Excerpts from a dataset
━━━━━━━━━━━━━━━━

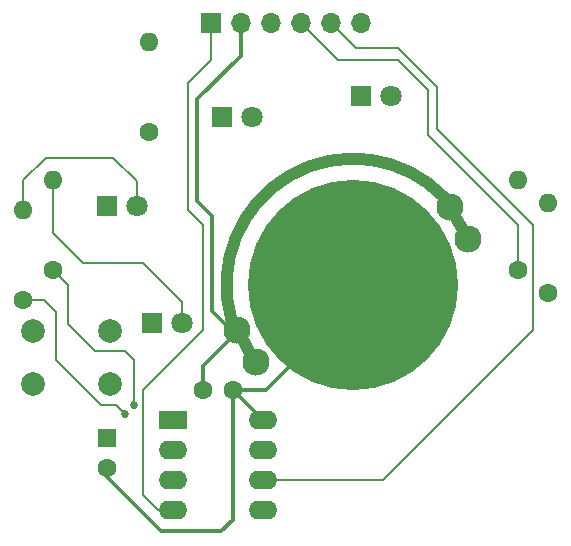
<source format=gbl>
G04 #@! TF.FileFunction,Copper,L2,Bot,Signal*
%FSLAX46Y46*%
G04 Gerber Fmt 4.6, Leading zero omitted, Abs format (unit mm)*
G04 Created by KiCad (PCBNEW 4.0.6) date 06/02/17 17:39:52*
%MOMM*%
%LPD*%
G01*
G04 APERTURE LIST*
%ADD10C,0.100000*%
%ADD11C,1.000000*%
%ADD12R,1.600000X1.600000*%
%ADD13C,1.600000*%
%ADD14C,17.800000*%
%ADD15C,2.300000*%
%ADD16O,1.600000X1.600000*%
%ADD17R,2.400000X1.600000*%
%ADD18O,2.400000X1.600000*%
%ADD19R,1.800000X1.800000*%
%ADD20C,1.800000*%
%ADD21R,1.700000X1.700000*%
%ADD22O,1.700000X1.700000*%
%ADD23C,2.000000*%
%ADD24C,0.685800*%
%ADD25C,0.152400*%
%ADD26C,0.300000*%
G04 APERTURE END LIST*
D10*
D11*
X144637075Y-100751371D02*
G75*
G02X162646664Y-90338334I10302925J2961371D01*
G01*
X146233336Y-103509615D02*
X145633336Y-102470385D01*
X164246664Y-93109615D02*
X163646664Y-92070385D01*
D12*
X134112000Y-110744000D03*
D13*
X134112000Y-113244000D03*
D14*
X154940000Y-97790000D03*
D15*
X164696664Y-93889038D03*
X163146664Y-91204359D03*
X146683336Y-104289038D03*
X145133336Y-101604359D03*
D13*
X129540000Y-96520000D03*
D16*
X129540000Y-88900000D03*
D17*
X139700000Y-109220000D03*
D18*
X147320000Y-116840000D03*
X139700000Y-111760000D03*
X147320000Y-114300000D03*
X139700000Y-114300000D03*
X147320000Y-111760000D03*
X139700000Y-116840000D03*
X147320000Y-109220000D03*
D13*
X142240000Y-106680000D03*
X144740000Y-106680000D03*
D19*
X155625800Y-81752440D03*
D20*
X158165800Y-81752440D03*
D19*
X143845280Y-83520280D03*
D20*
X146385280Y-83520280D03*
D19*
X134066280Y-91119960D03*
D20*
X136606280Y-91119960D03*
D19*
X137922000Y-100954840D03*
D20*
X140462000Y-100954840D03*
D13*
X171450000Y-98425000D03*
D16*
X171450000Y-90805000D03*
D13*
X168910000Y-96520000D03*
D16*
X168910000Y-88900000D03*
D13*
X127000000Y-99060000D03*
D16*
X127000000Y-91440000D03*
D21*
X142875000Y-75565000D03*
D22*
X145415000Y-75565000D03*
X147955000Y-75565000D03*
X150495000Y-75565000D03*
X153035000Y-75565000D03*
X155575000Y-75565000D03*
D13*
X137668000Y-84836000D03*
D16*
X137668000Y-77216000D03*
D23*
X134366000Y-101672000D03*
X134366000Y-106172000D03*
X127866000Y-101672000D03*
X127866000Y-106172000D03*
D24*
X135636000Y-108712000D03*
X136398000Y-107950000D03*
D25*
X144145000Y-99685000D02*
X144540000Y-99290000D01*
D26*
X134112000Y-113244000D02*
X134112000Y-114046000D01*
X144740000Y-117642000D02*
X144740000Y-106680000D01*
X143764000Y-118618000D02*
X144740000Y-117642000D01*
X138684000Y-118618000D02*
X143764000Y-118618000D01*
X134112000Y-114046000D02*
X138684000Y-118618000D01*
X144740000Y-106680000D02*
X144780000Y-106680000D01*
X144780000Y-106680000D02*
X147320000Y-109220000D01*
X144740000Y-106680000D02*
X147574000Y-106680000D01*
X147574000Y-106680000D02*
X154940000Y-99314000D01*
X154940000Y-99314000D02*
X154940000Y-97790000D01*
D25*
X154940000Y-100330000D02*
X154940000Y-97790000D01*
D26*
X145133336Y-101604359D02*
X145133336Y-101754664D01*
X145133336Y-101754664D02*
X142240000Y-104648000D01*
X142240000Y-104648000D02*
X142240000Y-106680000D01*
X145415000Y-75565000D02*
X145415000Y-78359000D01*
X143002000Y-99994202D02*
X144612157Y-101604359D01*
X143002000Y-91948000D02*
X143002000Y-99994202D01*
X141732000Y-90678000D02*
X143002000Y-91948000D01*
X141732000Y-82042000D02*
X141732000Y-90678000D01*
X145415000Y-78359000D02*
X141732000Y-82042000D01*
X144612157Y-101604359D02*
X145133336Y-101604359D01*
D25*
X146197374Y-104775000D02*
X146683336Y-104289038D01*
X127000000Y-91440000D02*
X127000000Y-88900000D01*
X136606280Y-88981280D02*
X136606280Y-91119960D01*
X134620000Y-86995000D02*
X136606280Y-88981280D01*
X128905000Y-86995000D02*
X134620000Y-86995000D01*
X127000000Y-88900000D02*
X128905000Y-86995000D01*
X132080000Y-95885000D02*
X129540000Y-93345000D01*
X137160000Y-95885000D02*
X132080000Y-95885000D01*
X140462000Y-100954840D02*
X140462000Y-99187000D01*
X129540000Y-93345000D02*
X129540000Y-88900000D01*
X140462000Y-99187000D02*
X137160000Y-95885000D01*
X168910000Y-96520000D02*
X168910000Y-92710000D01*
X153670000Y-78740000D02*
X150495000Y-75565000D01*
X158750000Y-78740000D02*
X153670000Y-78740000D01*
X161290000Y-81280000D02*
X158750000Y-78740000D01*
X161290000Y-85090000D02*
X161290000Y-81280000D01*
X168910000Y-92710000D02*
X161290000Y-85090000D01*
X150495000Y-75565000D02*
X150495000Y-74930000D01*
X128778000Y-99060000D02*
X127000000Y-99060000D01*
X129794000Y-100076000D02*
X128778000Y-99060000D01*
X129794000Y-104140000D02*
X129794000Y-100076000D01*
X133604000Y-107950000D02*
X129794000Y-104140000D01*
X134874000Y-107950000D02*
X133604000Y-107950000D01*
X135636000Y-108712000D02*
X134874000Y-107950000D01*
X130810000Y-97790000D02*
X129540000Y-96520000D01*
X130810000Y-101092000D02*
X130810000Y-97790000D01*
X133096000Y-103378000D02*
X130810000Y-101092000D01*
X135636000Y-103378000D02*
X133096000Y-103378000D01*
X136398000Y-104140000D02*
X135636000Y-103378000D01*
X136398000Y-107950000D02*
X136398000Y-104140000D01*
X153035000Y-75565000D02*
X155194000Y-77724000D01*
X157480000Y-114300000D02*
X147320000Y-114300000D01*
X170180000Y-101600000D02*
X157480000Y-114300000D01*
X170180000Y-92710000D02*
X170180000Y-101600000D01*
X162052000Y-84582000D02*
X170180000Y-92710000D01*
X162052000Y-81026000D02*
X162052000Y-84582000D01*
X158750000Y-77724000D02*
X162052000Y-81026000D01*
X155194000Y-77724000D02*
X158750000Y-77724000D01*
X139700000Y-116840000D02*
X138430000Y-116840000D01*
X138430000Y-116840000D02*
X137160000Y-115570000D01*
X137160000Y-115570000D02*
X137160000Y-106680000D01*
X137160000Y-106680000D02*
X142240000Y-101600000D01*
X142240000Y-101600000D02*
X142240000Y-92710000D01*
X142240000Y-92710000D02*
X140970000Y-91440000D01*
X140970000Y-91440000D02*
X140970000Y-80645000D01*
X140970000Y-80645000D02*
X142875000Y-78740000D01*
X142875000Y-78740000D02*
X142875000Y-75565000D01*
X139700000Y-116840000D02*
X139065000Y-116840000D01*
M02*

</source>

━━━━━━━━━━━━━━━━

§ **Problem details**: Reproduce every line in the records above that contains the word "format".

§ **Expected answer**:
<source format=gbl>
G04 Gerber Fmt 4.6, Leading zero omitted, Abs format (unit mm)*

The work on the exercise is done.